The artificial intelligence story is just heating up.
In fact, according to Jensen Huang, founder and CEO of NVIDIA, “AI will be mainstream in every application for every industry. Placing an AI supercomputer on the desks of every data scientist, AI researcher and student empowers them to engage and shape the age of AI.”
Even better, according to Grand View Research, the global AI boom could grow from about $137 billion in 2022 to more than $1.81 trillion by 2030.
Plus, according to a new IBM study, “retail and consumer products companies surveyed say they plan to allocate an average of 3.32% of their revenue to AI—equivalent to $33.2 million annually for a $1 billion company,” as noted by an IBM press release.

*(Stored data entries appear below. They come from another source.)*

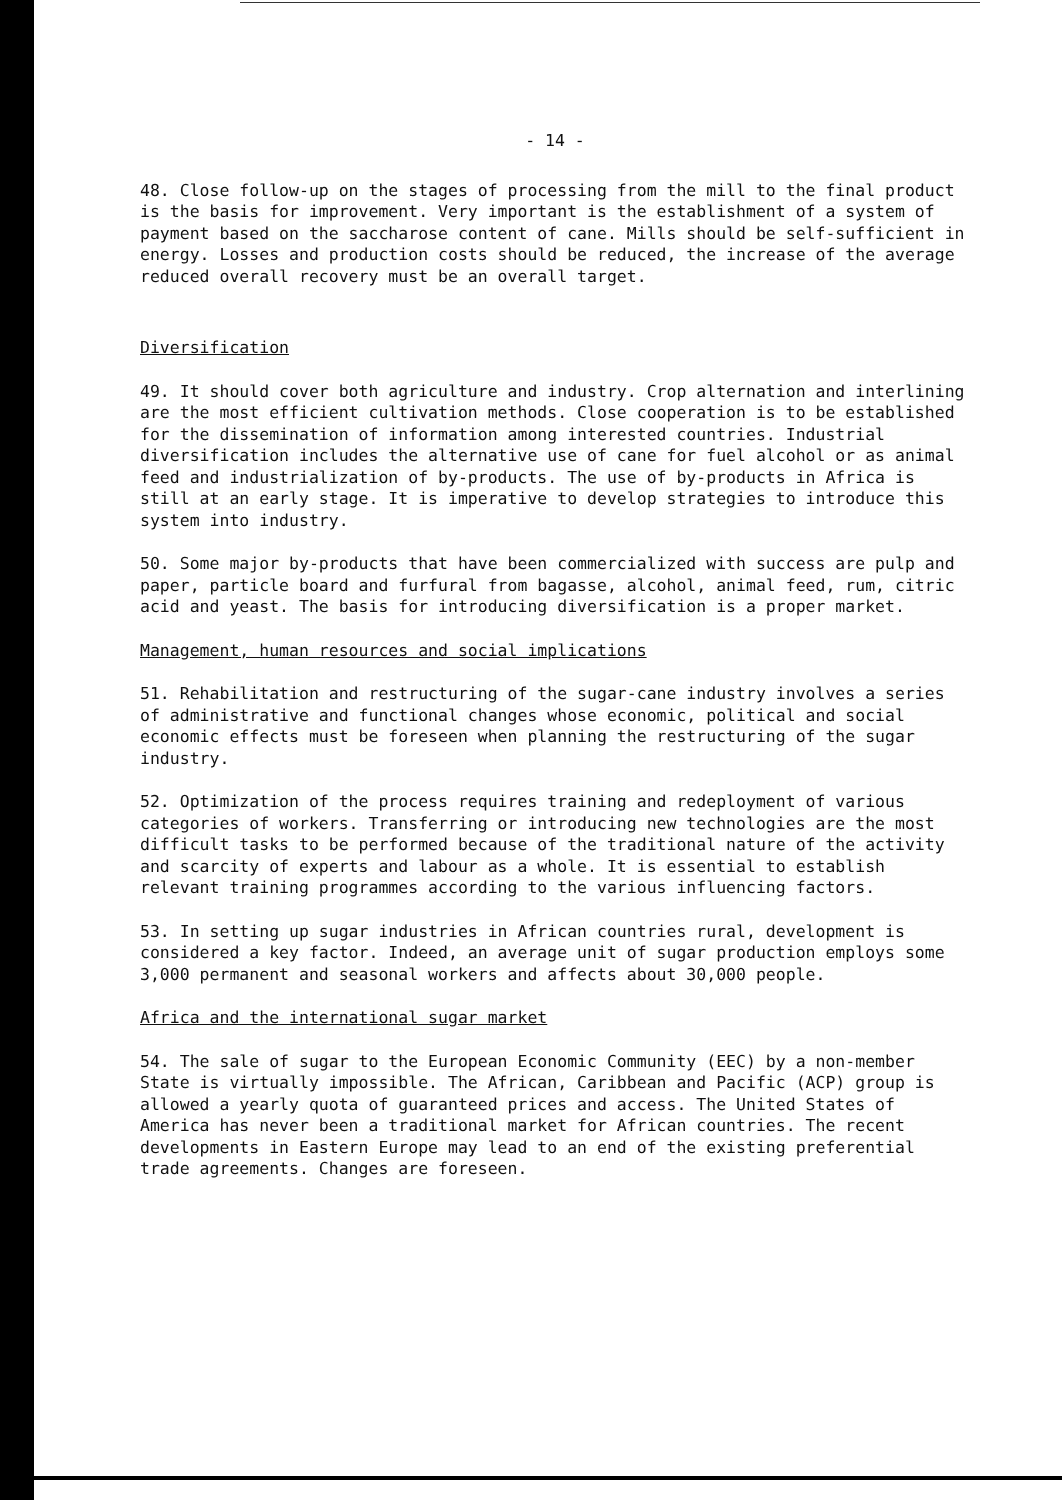- 14 -
48. Close follow-up on the stages of processing from the mill to the final product is the basis for improvement. Very important is the establishment of a system of payment based on the saccharose content of cane. Mills should be self-sufficient in energy. Losses and production costs should be reduced, the increase of the average reduced overall recovery must be an overall target.
Diversification
49. It should cover both agriculture and industry. Crop alternation and interlining are the most efficient cultivation methods. Close cooperation is to be established for the dissemination of information among interested countries. Industrial diversification includes the alternative use of cane for fuel alcohol or as animal feed and industrialization of by-products. The use of by-products in Africa is still at an early stage. It is imperative to develop strategies to introduce this system into industry.
50. Some major by-products that have been commercialized with success are pulp and paper, particle board and furfural from bagasse, alcohol, animal feed, rum, citric acid and yeast. The basis for introducing diversification is a proper market.
Management, human resources and social implications
51. Rehabilitation and restructuring of the sugar-cane industry involves a series of administrative and functional changes whose economic, political and social economic effects must be foreseen when planning the restructuring of the sugar industry.
52. Optimization of the process requires training and redeployment of various categories of workers. Transferring or introducing new technologies are the most difficult tasks to be performed because of the traditional nature of the activity and scarcity of experts and labour as a whole. It is essential to establish relevant training programmes according to the various influencing factors.
53. In setting up sugar industries in African countries rural, development is considered a key factor. Indeed, an average unit of sugar production employs some 3,000 permanent and seasonal workers and affects about 30,000 people.
Africa and the international sugar market
54. The sale of sugar to the European Economic Community (EEC) by a non-member State is virtually impossible. The African, Caribbean and Pacific (ACP) group is allowed a yearly quota of guaranteed prices and access. The United States of America has never been a traditional market for African countries. The recent developments in Eastern Europe may lead to an end of the existing preferential trade agreements. Changes are foreseen.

“AI is no longer just a tool; it’s a strategic imperative,” said Dee Waddell, Global Industry Leader, Consumer, Travel & Transportation Industries at IBM, as also noted in the IBM press release. “Retail and consumer product companies are at a tipping point where embedding AI across their operations can help define not just productivity gains, but the future of brand relevance, engagement and trust.”
That being said, investors may want to jump into ETFs such as:
Artificial Intelligence & Technology ETF (AIQ)
With an expense ratio of 0.68%, the AIQ ETF invests in “companies that potentially stand to benefit from the further development and utilization of artificial intelligence (AI) technology in their products and services, as well as in companies that provide hardware facilitating the use of AI for the analysis of big data,” as noted by GlobalXETFs.com.
Some of its top holdings include Tesla, Broadcom, Nvidia, IBM, Amazon, Salesforce and Meta Platforms to name a few of its 84 holdings.